The challenge: High-interest debts often have large balances, so it can take a long time before you see your first debt disappear. This requires patience and discipline.

How the Debt Snowball Works

The snowball method prioritizes debts by balance size, from smallest to largest.

  1. List all your debts from smallest to largest balance.
  2. Pay the minimum on every debt each month.
  3. Direct any extra money toward the debt with the smallest balance.
  4. When that debt is paid off, roll its payment into the next smallest debt.

Why it works psychologically: You achieve quick wins — eliminating small debts fast gives a genuine sense of momentum and motivation.
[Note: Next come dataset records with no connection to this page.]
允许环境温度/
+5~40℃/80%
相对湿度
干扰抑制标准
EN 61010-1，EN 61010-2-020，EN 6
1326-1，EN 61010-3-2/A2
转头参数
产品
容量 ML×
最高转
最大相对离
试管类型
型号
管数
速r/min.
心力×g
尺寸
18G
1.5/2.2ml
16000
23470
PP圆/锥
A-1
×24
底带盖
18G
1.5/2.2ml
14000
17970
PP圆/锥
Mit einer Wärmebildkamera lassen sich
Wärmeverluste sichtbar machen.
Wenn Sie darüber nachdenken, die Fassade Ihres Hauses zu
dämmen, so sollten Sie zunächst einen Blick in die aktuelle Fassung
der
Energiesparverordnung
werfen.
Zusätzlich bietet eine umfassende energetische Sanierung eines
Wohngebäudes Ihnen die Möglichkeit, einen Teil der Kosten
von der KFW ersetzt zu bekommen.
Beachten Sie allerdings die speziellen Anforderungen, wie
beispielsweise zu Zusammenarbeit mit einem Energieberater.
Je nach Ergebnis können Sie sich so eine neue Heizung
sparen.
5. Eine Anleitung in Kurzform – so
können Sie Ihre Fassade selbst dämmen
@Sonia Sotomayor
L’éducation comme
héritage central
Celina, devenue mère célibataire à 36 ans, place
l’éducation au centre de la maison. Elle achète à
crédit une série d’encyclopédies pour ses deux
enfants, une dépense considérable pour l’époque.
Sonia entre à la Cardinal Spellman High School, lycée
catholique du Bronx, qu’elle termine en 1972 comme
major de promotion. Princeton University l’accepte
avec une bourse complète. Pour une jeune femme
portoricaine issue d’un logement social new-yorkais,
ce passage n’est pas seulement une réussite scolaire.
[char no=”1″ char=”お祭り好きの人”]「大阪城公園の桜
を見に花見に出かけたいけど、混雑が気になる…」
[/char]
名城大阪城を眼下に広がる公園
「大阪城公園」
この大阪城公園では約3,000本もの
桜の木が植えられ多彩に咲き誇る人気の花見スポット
Research in behavioral finance supports that these early victories help people stay committed to the payoff plan.

The challenge: You may pay more in total interest compared to the avalanche method, because you're not targeting high-rate debt first.

Which Method Costs Less?

MethodPriorityTotal Interest PaidBest For
Debt AvalancheHighest interest rate firstLower (mathematically optimal)Disciplined, motivated individuals
Debt SnowballSmallest balance firstPotentially higherThose who need motivation and momentum

Which Method Should You Choose?

Here's a practical way to think about it:

  • If you're motivated, numbers-focused, and can stay the course for a long payoff timeline, the avalanche saves you the most money.
  • If you've struggled to stick with debt payoff plans before, or you feel overwhelmed by a long list of debts, the snowball builds the momentum that keeps you going.
  • If your smallest debt and highest-rate debt happen to be the same debt, both methods align perfectly — an easy decision.

A Hybrid Approach

Some people combine both strategies. They use the snowball to knock out one or two very small debts quickly (gaining momentum), then switch to the avalanche for the remaining larger, high-interest debts. This hybrid isn't mathematically perfect, but it balances motivation with efficiency.

What Both Methods Require

Regardless of which method you choose, both strategies depend on one thing: finding extra money to put toward debt each month. That might mean cutting discretionary spending, pausing non-essential subscriptions, or picking up additional income temporarily. Without extra funds above your minimum payments, either method becomes a slow slog.

The Bottom Line

The best debt payoff strategy is the one you'll actually follow through on. If the avalanche saves money but you abandon it after three months, it's worse than a snowball you stick with for three years. Choose the method that matches both your financial situation and your personality — and commit to it.